Warning against becoming followers of other economic thoughts, especially from outside, Kalla urged them to create new economic trends applicable to the country’s current situation.
Kalla issued the challenge during a discussion with economic-school deans from across the country at the Achmad Amiruddin Hall on the Hasanuddin University campus, Tamalaurea, Makassar, on Friday.
The meeting was held in conjunction with the anniversary of the Economic School at Hasanuddin University, which has the largest campus in the eastern part of Indonesia.
Kalla said that graduates or economists, who truly understood the condition and development progress of the country, were needed to boost the economy, so they could create economic thoughts and trends in line with the country’s interests.
“They should be able to give birth to new ideas and trends and ways to implement them for the country,” said Kalla.
According to Kalla, economics was different from other disciplines, in that it was slow in nature but had wider implications.
The development of economic science could only bear fruit in the next 10 years, compared to technological science which progressed by up to 100 percent every 18 months, and medical science every three years.
“Progress in economic science can bring advantages as well as disadvantages to people. If it is poorly implemented, it can have a negative impact on many people, while other disciplines, such as technology and medical science, only have personal impacts,” he said.

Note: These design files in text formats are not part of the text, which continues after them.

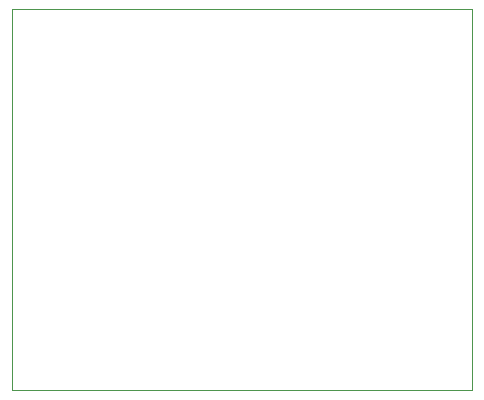
<source format=gm1>
G04 #@! TF.GenerationSoftware,KiCad,Pcbnew,(5.1.0)-1*
G04 #@! TF.CreationDate,2021-03-18T21:34:57+01:00*
G04 #@! TF.ProjectId,Atari OSS Cartridge internal,41746172-6920-44f5-9353-204361727472,rev?*
G04 #@! TF.SameCoordinates,Original*
G04 #@! TF.FileFunction,Profile,NP*
%FSLAX46Y46*%
G04 Gerber Fmt 4.6, Leading zero omitted, Abs format (unit mm)*
G04 Created by KiCad (PCBNEW (5.1.0)-1) date 2021-03-18 21:34:57*
%MOMM*%
%LPD*%
G04 APERTURE LIST*
%ADD10C,0.050000*%
G04 APERTURE END LIST*
D10*
X108254800Y-116763800D02*
X108254800Y-84531200D01*
X147243800Y-116763800D02*
X108254800Y-116763800D01*
X147243800Y-84531200D02*
X147243800Y-116763800D01*
X108254800Y-84531200D02*
X147243800Y-84531200D01*
M02*

</source>
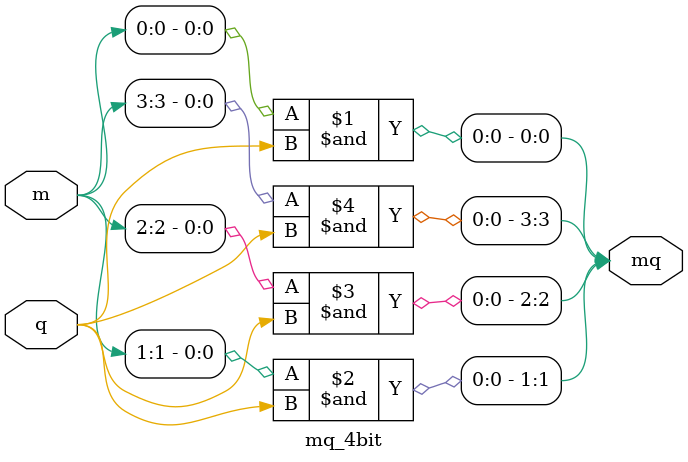
<source format=v>
`timescale 1ns / 1ps


module mq_4bit(
    input[3:0] m,
    input q,
    output [4:0] mq
    );
    assign mq[0] = m[0]&q;
    assign mq[1] = m[1]&q;
    assign mq[2] = m[2]&q;
    assign mq[3] = m[3]&q;
endmodule

</source>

In spite of that, Kalla pointed out that economic theories and policies should adhere to basic economic theory on how to manage limited resources efficiently to meet unlimited needs. This theory had not progressed in the economic development policy that was now being processed in Indonesia.
Indonesia, added Kalla, was a country blessed with an abundance of natural resources compared to other countries, but they had not been utilized efficiently, so much so that the country had not developed .

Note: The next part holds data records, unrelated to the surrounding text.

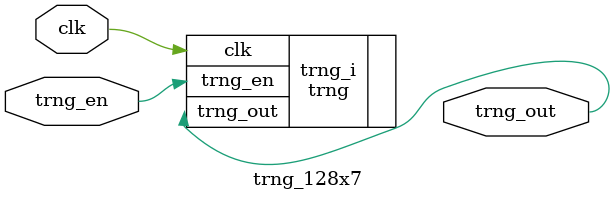
<source format=sv>


`default_nettype none

module trng_128x7 (
    input  clk,     // Sampling clock
    input  trng_en, // Enable all ring oscillators
    output trng_out // Output of the trng
);

    localparam NUM_OSCILLATORS = 128;
    localparam NUM_INVERTER = 7;

    trng #(
        .NUM_INVERTER       (NUM_INVERTER),
        .NUM_OSCILLATORS    (NUM_OSCILLATORS)
    ) trng_i (
        .clk        (clk),
        .trng_en    (trng_en),
        .trng_out   (trng_out)
    );

endmodule

</source>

“Indonesia could actually be very progressive. It could even survive if an embargo were to be imposed on it. However, as its resources have not been managed efficiently, it can not progress like other countries,” he said.
He added that Indonesia had failed to progress because the economic policies were based on ideas that were too liberal. It had focused on exporting raw materials, thus its overflowing resources had been depleted.
“Exports of raw materials have failed to provide added value, compared to the export of finished products, which could see values increase 10 fold,” he said.
Kalla expected the economic schools to create advanced thoughts that emphasized national economic interests and that, when combined with the abilities of Indonesians in managing resources efficiently, would be a major force in developing the country.
He said that because of the negative effects of globalization, it had become a challenge to harness the positive effects by encouraging people to produce better, faster and cheaper products, as well as efficiently managing limited resources.
Kalla, who currently chairs the Indonesian Red Cross (PMI), has been entrusted as Indonesia’s Komodo Dragon envoy with the task of urging people to vote for the Komodo Dragon as one of the world’s new seven wonders.